Many of the deaths were on roads made treacherous by driving rain and branches and other debris scattered by the winds. A nurse was killed by a falling shop sign and a 76-year-old man died when he was blown against his greenhouse.
Trees were less ravaged than in 1987, partly because the wind was less strong but also because it came two months later in the year when trees are stronger. Trees were abnormally weak five years ago after a dry summer.
Kew Gardens, devastated in 1987 when it lost 500 trees, lost only one birch. But almost 100 trees were uprooted in Westonbirt Arboretum, near Tetbury, Gloucestershire, a 600-acre park. Staff sighed with relief yesterday as it became clear that the devastation was not as widespread as feared, nor as in a gale in January 1990. The casualties this time included a 300-year-old oak, the oldest tree in the park, and a 113ft beech, one of the tallest.
The 15-strong crew of a sinking ship, the Grape One, was rescued by helicopter and taken to Plymouth after rough seas and wind caused the cargo to shift. The vessel was a Maltese-registered cargo ship.
Eifiona Jones, 64, a widow of Llys Perlysiau, Criccieth, Gwynedd, was found dead by a footpath after apparently falling during the storm.
A nurse, Frances Donahue, 31, was killed when a large metal and perspex sign flew off a fashion wholesale shop and hit her as she walked in a street in north London. A close friend, Shelly Machin, said Ms Donahue ran a day-care team looking after elderly patients at Barnes Hospital and sang Irish folk music in north London pubs in the evening. 'She was a brilliant nurse who was totally dedicated to her job. She worked very hard and led by example. She had just been promoted to Sister and had a brilliant career ahead of her,' Miss Machin said.

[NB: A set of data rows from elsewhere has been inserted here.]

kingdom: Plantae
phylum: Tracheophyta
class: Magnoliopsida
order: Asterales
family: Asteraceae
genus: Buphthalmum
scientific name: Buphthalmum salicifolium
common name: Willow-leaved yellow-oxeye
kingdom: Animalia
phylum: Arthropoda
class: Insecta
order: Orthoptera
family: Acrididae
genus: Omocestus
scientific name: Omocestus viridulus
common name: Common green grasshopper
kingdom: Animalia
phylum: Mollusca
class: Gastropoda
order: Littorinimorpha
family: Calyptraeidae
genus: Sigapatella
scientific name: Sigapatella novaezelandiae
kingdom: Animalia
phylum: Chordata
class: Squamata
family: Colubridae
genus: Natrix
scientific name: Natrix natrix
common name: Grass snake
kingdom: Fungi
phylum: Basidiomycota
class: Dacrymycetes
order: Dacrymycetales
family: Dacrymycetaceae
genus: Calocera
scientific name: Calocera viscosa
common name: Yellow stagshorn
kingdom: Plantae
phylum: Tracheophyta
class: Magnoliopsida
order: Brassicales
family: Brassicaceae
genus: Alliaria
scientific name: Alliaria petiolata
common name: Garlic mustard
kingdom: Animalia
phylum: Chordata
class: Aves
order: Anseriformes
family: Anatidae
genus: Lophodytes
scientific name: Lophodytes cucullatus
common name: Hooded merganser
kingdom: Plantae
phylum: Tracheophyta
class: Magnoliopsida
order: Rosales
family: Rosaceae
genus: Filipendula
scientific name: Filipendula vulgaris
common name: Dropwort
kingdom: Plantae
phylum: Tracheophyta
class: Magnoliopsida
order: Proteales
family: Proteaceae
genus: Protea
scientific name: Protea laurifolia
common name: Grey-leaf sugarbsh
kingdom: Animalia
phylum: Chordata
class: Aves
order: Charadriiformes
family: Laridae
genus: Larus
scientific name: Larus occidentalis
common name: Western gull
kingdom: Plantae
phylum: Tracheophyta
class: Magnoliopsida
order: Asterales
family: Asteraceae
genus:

Arthur Tonks, 76, of Rowley Regis, in the West Midlands, died after he was blown on to his greenhouse and cut by the shards of broken glass.
John and Joanne Hughes of Lewes, East Sussex, escaped unscathed when an 80ft tree smashed through their roof and landed on the bed where they were sleeping. The beech tree knocked out the wall and window frame at the front of the bedroom. The couple's 10-week-old twin sons, Jack and Thomas, slept through the ordeal although part of the tree crashed through to their bedroom.
Three people had a narrow escape when their bungalow in Torquay was crushed by a tree. A fireman said it was lucky that they were in their bedrooms and not in the lounge, which was wrecked.
One of the country's biggest wind farms was closed down because of the wind. The Ovenden Moor wind farm, on moorland near Halifax, was switched off to prevent damage to the equipment.
High winds forced firefighters to retreat from a big barn blaze near Bakewell, Derbyshire, which caused an estimated pounds 1.5m of damage yesterday.
Disruption to power supplies to more than 100,000 homes was largely restored by last night.
Insurers said last night that initial indications suggested that the cost will be modest. Royal Insurance estimated that the total cost for the industry is likely to be between pounds 10m and pounds 15m, writes Paul Durman. This compares with the pounds 1.4bn damage caused in October 1987 and the pounds 2.4bn cost of the storms in early 1990.
A Royal spokesman said many of the 4,000 claims it received yesterday were for garden fences and other items that were not covered. It logged about 850 potentially valid claims.
Sun Alliance, Britain's largest general insurer, said the storm was no worse than the windy nights it normally expects once or twice a winter.
Nicholas Balcombe, chief executive of the loss assessors, Balcombe Group, said he would be surprised if the total cost reached pounds 1m.
He said little commercial property was damaged and much of the cost would be for replacing carpets and furniture in the areas of South Wales hit by flooding. Scotland and the South-east had suffered little damage.